River scene with a variety of different birds including two black and white Canada geese to left, a heron, and some ducks to right

Julian Trevelyan, Birds, 1981, Etching and aquatint on paper, Presented by Bob Lockyer (2014), © The estate of Julian Trevelyan/ Bridgeman

Settling back into Durham Wharf after the war, Trevelyan also found a new lyricism in paintings of his beloved river Thames, its tides, its mud banks, the Chiswick Eyot (or island) across the water from the studio, the various boats that marked the passing hours, the waterfowl whose cries filled his life.  In these works as much as any other, Trevelyan’s original vision was informed by an imagination that wittily and effortlessly transformed the everyday into the unworldly.

Why mount an exhibition of Trevelyan’s work in 2018? It was twenty years since The Imaginative Impulse, the last full-scale retrospective at the Royal College of Art, held just a decade after his death.
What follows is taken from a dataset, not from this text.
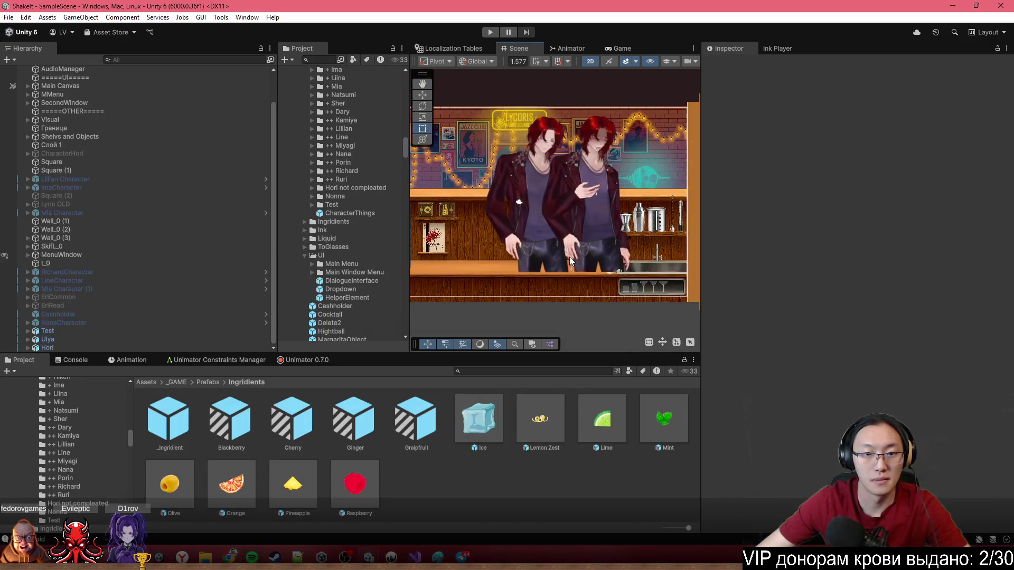
{"action": "left_click", "coordinate": [27, 121]}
His relative lack of recognition today is due to several factors, his own modesty and diffidence in later years being one of them. The fact that he was constantly innovating throughout his long life – from Surrealism to raw social observation in the industrial north, to the more lyrical work of later years – means that his work cannot be neatly labelled, and the extraordinary success and popularity of Mary Fedden’s art perhaps overshadowed his output after his death in 1988. We felt that the time was ripe to rediscover the full range and richness of his oeuvre, at the time when Trevelyan’s and Fedden’s studio-home at Durham Wharf is being redeveloped by the Turner Prize-winning architects’ collective Assemble into a set of artists’ studios. Their opening in 2020-21 continued the creative enterprise that defined Durham Wharf for half a century while Trevelyan and Fedden lived and worked there, surrounding themselves with painters, musicians, writers and designers.

Julian Trevelyan’s print Holy Ganges can be seen in our current exhibition Hockney to Himid: 60 Years of British Printmaking until April 24.